Your goal
Write the next part of the hydroponic irrigation passage below, continuing from its final sentence.

Excerpted passage
● ● ●

Ebb and flow or flood and drain sub-irrigation
In its simplest form, there is a tray above a reservoir of nutrient solution. Either the tray is filled with growing medium (clay granules being the most common) and planted directly or pots of medium stand in the tray. At regular intervals, a simple timer causes a pump to fill the upper tray with nutrient solution, after which the solution drains back down into the reservoir. This keeps the medium regularly flushed with nutrients and air. Once the upper tray fills past the drain stop, it begins recirculating the water until the pump is turned off, and the water in the upper tray drains back into the reservoirs.
Run to waste
In a run to waste system, nutrient and water solution is periodically applied to the medium surface. This may be done in its simplest form, by manually applying a nutrient-and-water solution one or more times per day in a container of inert growing media, such as rockwool, perlite, vermiculite, coco fibre, or sand. In a slightly more complex system, it is automated with a delivery pump, a timer and irrigation tubing to deliver nutrient solution with a delivery frequency that is governed by the key parameters of plant size, plant growing stage, climate, substrate, and substrate conductivity, pH, and water content.
In a commercial setting, watering frequency is multi factorial and governed by computers or PLCs.
Commercial hydroponics production of large plants like tomatoes, cucumber, and peppers use one form or another of run to waste hydroponics.
In environmentally responsible uses, the nutrient rich waste is collected and processed through an on site filtration system to be used many times, making the system very productive.

● ● ●

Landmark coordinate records
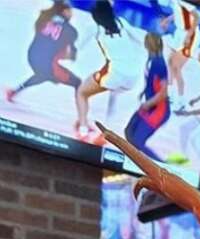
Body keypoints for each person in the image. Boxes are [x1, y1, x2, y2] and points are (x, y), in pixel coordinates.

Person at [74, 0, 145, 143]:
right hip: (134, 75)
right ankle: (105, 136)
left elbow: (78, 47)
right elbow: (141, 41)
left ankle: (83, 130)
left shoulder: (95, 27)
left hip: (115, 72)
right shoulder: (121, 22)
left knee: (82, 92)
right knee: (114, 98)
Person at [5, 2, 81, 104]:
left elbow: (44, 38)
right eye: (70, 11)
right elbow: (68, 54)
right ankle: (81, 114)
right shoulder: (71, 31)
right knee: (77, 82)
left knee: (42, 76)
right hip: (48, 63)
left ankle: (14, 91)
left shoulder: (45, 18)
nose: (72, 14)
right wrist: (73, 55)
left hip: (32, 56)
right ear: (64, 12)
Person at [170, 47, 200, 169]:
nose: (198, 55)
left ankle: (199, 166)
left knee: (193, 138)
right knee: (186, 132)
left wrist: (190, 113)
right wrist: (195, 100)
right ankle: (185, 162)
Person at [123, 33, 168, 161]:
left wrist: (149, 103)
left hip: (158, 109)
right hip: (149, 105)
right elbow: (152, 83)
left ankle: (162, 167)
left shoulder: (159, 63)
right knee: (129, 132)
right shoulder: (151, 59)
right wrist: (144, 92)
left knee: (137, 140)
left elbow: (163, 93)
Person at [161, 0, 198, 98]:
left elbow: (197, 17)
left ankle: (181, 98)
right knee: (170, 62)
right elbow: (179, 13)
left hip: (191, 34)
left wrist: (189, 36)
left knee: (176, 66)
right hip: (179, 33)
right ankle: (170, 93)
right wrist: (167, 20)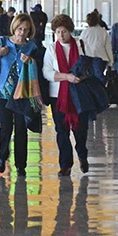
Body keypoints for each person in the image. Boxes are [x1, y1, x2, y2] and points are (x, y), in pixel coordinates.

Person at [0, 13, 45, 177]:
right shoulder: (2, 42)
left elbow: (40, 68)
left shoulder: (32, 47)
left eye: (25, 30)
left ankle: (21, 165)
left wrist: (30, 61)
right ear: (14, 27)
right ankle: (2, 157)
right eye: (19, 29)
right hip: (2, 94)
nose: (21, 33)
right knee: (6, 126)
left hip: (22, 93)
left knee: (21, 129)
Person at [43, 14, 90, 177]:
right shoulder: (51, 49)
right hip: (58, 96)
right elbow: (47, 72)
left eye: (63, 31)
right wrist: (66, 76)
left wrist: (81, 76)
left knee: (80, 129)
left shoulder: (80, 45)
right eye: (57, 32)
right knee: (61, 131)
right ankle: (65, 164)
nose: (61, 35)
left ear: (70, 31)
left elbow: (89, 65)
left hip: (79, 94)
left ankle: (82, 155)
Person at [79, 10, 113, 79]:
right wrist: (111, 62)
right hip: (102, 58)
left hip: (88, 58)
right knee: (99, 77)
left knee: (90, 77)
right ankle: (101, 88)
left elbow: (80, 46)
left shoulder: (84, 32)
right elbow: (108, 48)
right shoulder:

● ● ●

Exercise result
Deep water culture
"Bubbleponics" is the art of delivering highly oxygenated nutrient solution direct to the root zone of plants. While Deep Water Culture involves the plant roots hanging down into a reservoir of water below, the term Bubbleponics describes a top-fed Deep Water Culture (DWC) hydroponic system. In this method, the water is pumped from the reservoir up to the roots (top feeding). The water is released over the plant's roots and then runs back into the reservoir below in a constantly recirculating system. As with Deep Water Culture, there is an airstone in the reservoir that pumps air into the water via a hose from outside the reservoir. The airstone helps add oxygen to the water. Both the airstone and the water pump run 24 hours a day.
The biggest advantages with Bubbleponics over Deep Water Culture involve increased growth during the first few weeks. With Deep Water Culture, there is a time where the roots have not reached the water yet. With Bubbleponics, the roots get easy access to water from the beginning and will grow to the reservoir below much more quickly than with a Deep Water Culture system. Once the roots have reached the reservoir below, there is not a huge advantage with Bubbleponics over Deep Water Culture. However, due to the quicker growth in the beginning, a few weeks of grow time can be shaved off.